Discombobulated

For some reason as I welcome the New Year the word discombobulate is foremost in my mind. I wasn’t even sure if it was a real word or not so I Googled it. The word means, “Cause to be confused emotionally, or to be confusing or perplexing; cause to be able to think clearly.” I’m smarter than I thought I was, for the word discombobulate fits me to a tee right now.


A new year always evokes different emotions in me, excitement, fear, agitation, calm, sorrow, and happiness. I feel the need to clean out drawers and closets, to discard things in my life that are not needed. Not just old clothes or shoes, but feelings of insecurity and doubt. I am anxious of what might happen in my writing career this year. Will I ever find an agent? Did I make the right decision last week when a publishing company sent me a contract for my new novel, “The Color of My Heart” and I turned it down? If there is one thing I’ve learned in my almost fifty-three years it’s to follow my instincts. If something doesn’t feel right, then you better listen to that sixth sense and step away.

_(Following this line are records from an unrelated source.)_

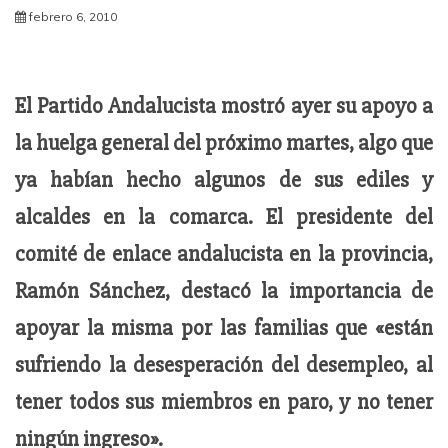
febrero 6, 2010
El Partido Andalucista mostró ayer su apoyo a
la huelga general del próximo martes, algo que
ya habían hecho algunos de sus ediles y
alcaldes en la comarca. El presidente del
comité de enlace andalucista en la provincia,
Ramón Sánchez, destacó la importancia de
apoyar la misma por las familias que «están
sufriendo la desesperación del desempleo, al
tener todos sus miembros en paro, y no tener
ningún ingreso».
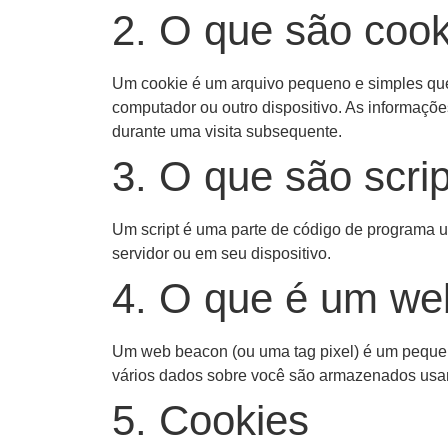
2. O que são coo
Um cookie é um arquivo pequeno e simples que
computador ou outro dispositivo. As informaçõ
durante uma visita subsequente.
3. O que são scri
Um script é uma parte de código de programa u
servidor ou em seu dispositivo.
4. O que é um we
Um web beacon (ou uma tag pixel) é um pequena 
vários dados sobre você são armazenados us
5. Cookies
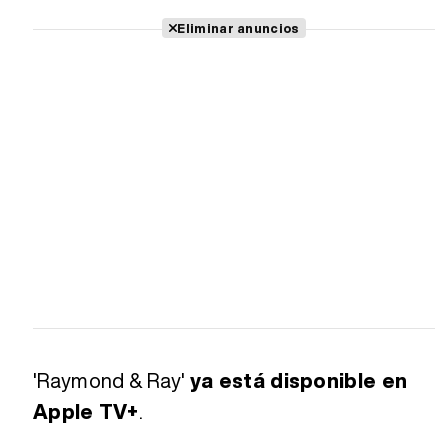
Eliminar anuncios
'Raymond & Ray'
ya está disponible en
Apple TV+
.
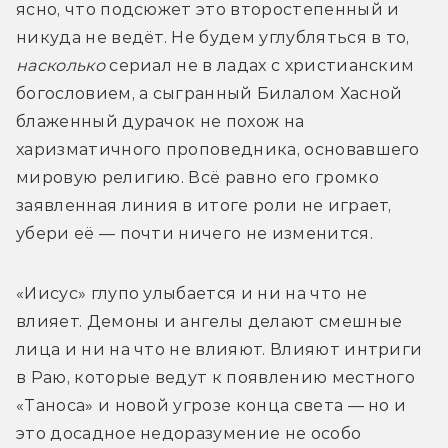
ясно, что подсюжет это второстепенный и 
никуда не ведёт. Не будем углубляться в то, 
насколько 
сериал не в ладах с христианским 
богословием, а сыгранный Билалом Хасной 
блаженный дурачок не похож на 
харизматичного проповедника, основавшего 
мировую религию. Всё равно его громко 
заявленная линия в итоге роли не играет, 
убери её — почти ничего не изменится.
«Иисус» глупо улыбается и ни на что не 
влияет. Демоны и ангелы делают смешные 
лица и ни на что не влияют. Влияют интриги 
в Раю, которые ведут к появлению местного 
«Таноса» и новой угрозе конца света — но и 
это досадное недоразумение не особо 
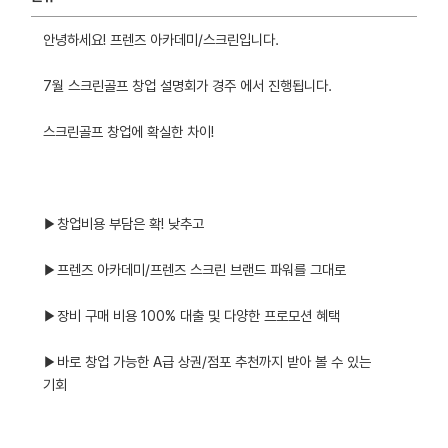
안녕하세요! 프렌즈 아카데미/스크린입니다.
7월 스크린골프 창업 설명회가 경주 에서 진행됩니다.
스크린골프 창업에 확실한 차이!
▶창업비용 부담은 확! 낮추고
▶프렌즈 아카데미/프렌즈 스크린 브랜드 파워를 그대로
▶장비 구매 비용 100% 대출 및 다양한 프로모션 혜택
▶바로 창업 가능한 A급 상권/점포 추천까지 받아 볼 수 있는
기회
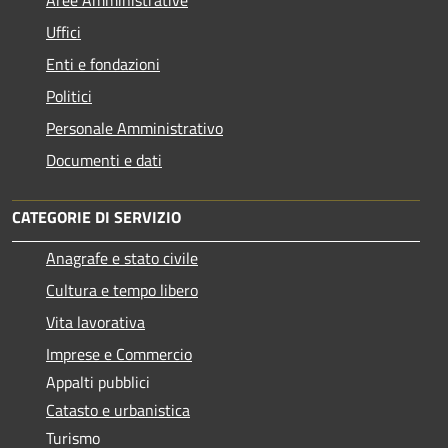
Aree Amministrative
Uffici
Enti e fondazioni
Politici
Personale Amministrativo
Documenti e dati
CATEGORIE DI SERVIZIO
Anagrafe e stato civile
Cultura e tempo libero
Vita lavorativa
Imprese e Commercio
Appalti pubblici
Catasto e urbanistica
Turismo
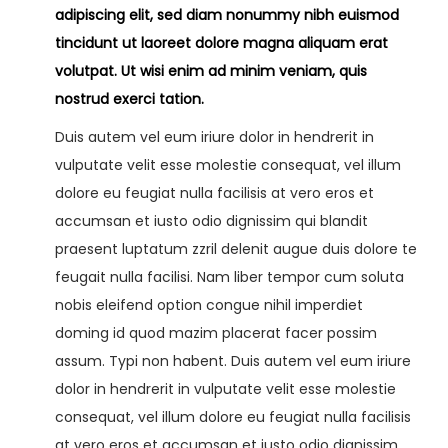
a
i
adipiscing elit, sed diam nonummy nibh euismod
c
d
tincidunt ut laoreet dolore magna aliquam erat
i
o
volutpat. Ut wisi enim ad minim veniam, quis
ó
nostrud exerci tation.
n
os
Duis autem vel eum iriure dolor in hendrerit in
vulputate velit esse molestie consequat, vel illum
dolore eu feugiat nulla facilisis at vero eros et
accumsan et iusto odio dignissim qui blandit
praesent luptatum zzril delenit augue duis dolore te
feugait nulla facilisi. Nam liber tempor cum soluta
nobis eleifend option congue nihil imperdiet
doming id quod mazim placerat facer possim
assum. Typi non habent. Duis autem vel eum iriure
dolor in hendrerit in vulputate velit esse molestie
consequat, vel illum dolore eu feugiat nulla facilisis
at vero eros et accumsan et iusto odio dignissim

What about a little self-pity too? No one understands the life of a writer unless you’re a writer yourself. When family or friends ask me what I’m doing and I say, I’m working; they think that means I’m sitting at my computer playing games on facebook. People in general just don’t get it when you try to explain how many hundreds of hours goes into a ninety thousand-word novel. Not just the initial writing of it but the editing, re-writing and then all the query letters to agents and publishers. Can I get an “Amen” from all you other writers out there?


Seriously, I’m not crazy about trying to market my work myself. I’d much rather be creating a new story. That’s why I am desperately trying to find an agent, someone to go to bat for me with the big boy publishing companies. Small publishers like Lucky Press that published my first novel are great to work with on a personal level. I am so thankful to Janice Phelps Williams for saying yes to “Guardian Spirit”. Janice is the one who told me I should look for an agent. Why, because she wants the best for me and has confidence in my work.


Long suffering is something that a writer must have. I believe that most authors who self-publish just run out of patience. After dozens or hundreds of rejections they lose hope of ever finding a traditional publisher. I truly do understand. I’ve come to realize that most of the queries that I send out are not even looked at. The literary world is kind of like Hollywood or the White House. You’ve got to know somebody to get in.


I don’t believe in luck, even though I did feel pretty lucky back in 2010 when Lucky Press published my novel. I do however believe in hard work, persistence and perseverance. My motto is, “Ideas won’t work unless I do.” If I don’t have any queries out there I have no hope of getting a yes. I feel sure Random House Publishing is not going to show up at my front door offering me a couple of million dollars to publish my next novel.


As writers we’ve got to get our work in front of agents and publishers. We have to take ourselves seriously even if no one else does. In my discombobulated state I resolve to keep on doing what I know I must do. Knock and the door shall be opened, seek and you shall find.


This year I will continue my journey looking for an agent or publisher that feels right, and in the mean time I plan on finishing my fourth novel, tentatively titled, “The River Keeper.”  While the cold winter wind howls through the pines I will snuggle up with my pencil and pad penning another work. And if it is meant to be I’ll have that next novel out there for all who have been asking very soon. Thanks to you who encourage me with a kind word. And to other discombobulated writers like me we must keep the faith. Remember, it only takes one yes.